(Text-based design files)
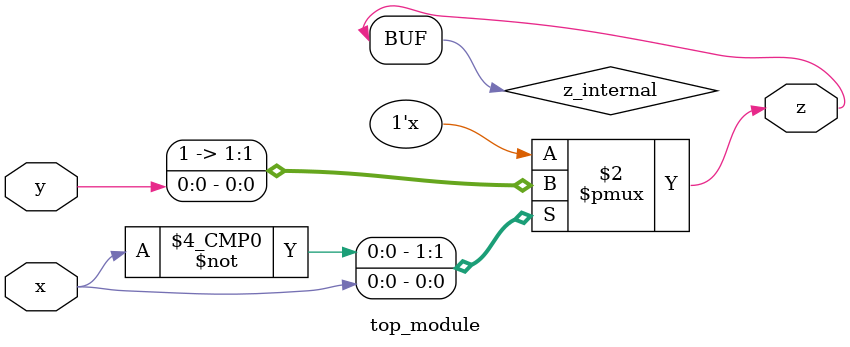
<source format=sv>
module top_module(
	input x,
	input y,
	output z);

	// Declare internal signals
	reg z_internal;

	// Assignments
	always @(x, y) begin
		// Your logic here
		case(x)
			1'b0: z_internal = 1'b1;
			1'b1: z_internal = y;
		endcase
	end

	// Output assignment
	assign z = z_internal;

endmodule

</source>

REQUEST
Repeat every record above exactly. The pictures do not belong in the copy.

THE COMPLETED TASK
<source format=sv>
module top_module(
	input x,
	input y,
	output z);

	// Declare internal signals
	reg z_internal;

	// Assignments
	always @(x, y) begin
		// Your logic here
		case(x)
			1'b0: z_internal = 1'b1;
			1'b1: z_internal = y;
		endcase
	end

	// Output assignment
	assign z = z_internal;

endmodule

</source>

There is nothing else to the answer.